Pelley made 13 pieces before dying of complications from his illness. On this birthday, Olivia’s 16th, there will be a private showing of all the “Apples”.
They are, as the title suggests, all centred on apples, but the range of composition and style is lovely, intriguing and exhilarating. The first is a single red apple, in acrylic on paper, a realistic still life. Then Pelley turned to digital techniques, bringing all his artistic training to this new, and arguably under-appreciated, medium. Previously he’d created portraits, landscapes and still lifes in acrylic, egg tempera and watercolour. (He was represented by the Mauskopf Gallery on Duckworth Street, and his commissions included projects for the Johnson Foundation.) Unable to do brushwork because of his arthritis, he harnessed the potential of a Pentium 1-200 and his imagination, and his generosity, grew from there.
In the third piece, three green apples glow pristinely, framed as a stamp. In the sixth, a half-dozen candied apples stand on crinkling silver foil. Later images pair apples with jesters, harlequins and Alice in Wonderland. The apples are juggled, set in rocky landscapes, crated like neon-hued marbles, or suspended and orbiting in a low constellation of fantastic moons. There’s lot of play of patterns with patterns, some whimsical references to the earlier pieces, and gorgeous palettes of sleek and lustrous colours.
“By the time you reach 16 you have a certain amount of maturity, a certain amount of knowledge to go out into the world. And you become an individual.” - Rhonda Pelley
Why apples? “It was the tree of knowledge,” said Rhonda Pelley, Pelley’s daughter and another visual artist (they had shown work together). “By the time you reach 16 you have a certain amount of maturity, a certain amount of knowledge to go out into the world. And you become an individual.”
“Certainly, the kind of man he was, he would be aware of every possible symbolic meaning,” said Brown. Without doubt, these apples possess many aspects. Their shapes are classic for still life, but can be configured into many scenarios. Their surfaces unblemished and fresh; these apples are all future.
The first “Birthday” pieces came “before anyone considered digital work an art form,” said Brown, pointing out that early photographers met the same critical reaction. “It took a long time for people to understand the artistry he brought to the work he was doing. So this is also a history of his progression. I refer to them as paintings. I don’t feel I have to explain using that term.”
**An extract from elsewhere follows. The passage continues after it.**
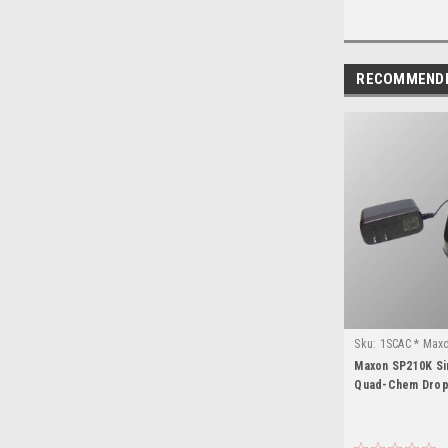
RECOMMEND
Sku:
1SCAC * Max
Maxon SP210K Si
Quad-Chem Drop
“They really are paintings,” said Rhonda Pelley. “He used all of his painterly techniques, digitally.”
As for Olivia, she feels no need of qualifying her response. “They’re all pretty amazing,” she said.
Pelley always intended to exhibit them all together. “It always seemed that 16 was so far away,” said Rhonda Pelley.
A public exhibition of the works may come later; in the meantime Pelley’s family continues to catalogue the thousands of images he has left behind. These can be seen at http://ronpelley.mosaicglobe.com.
“His work is really underacknowledged,” said Brown. “He had such a passion for creating.”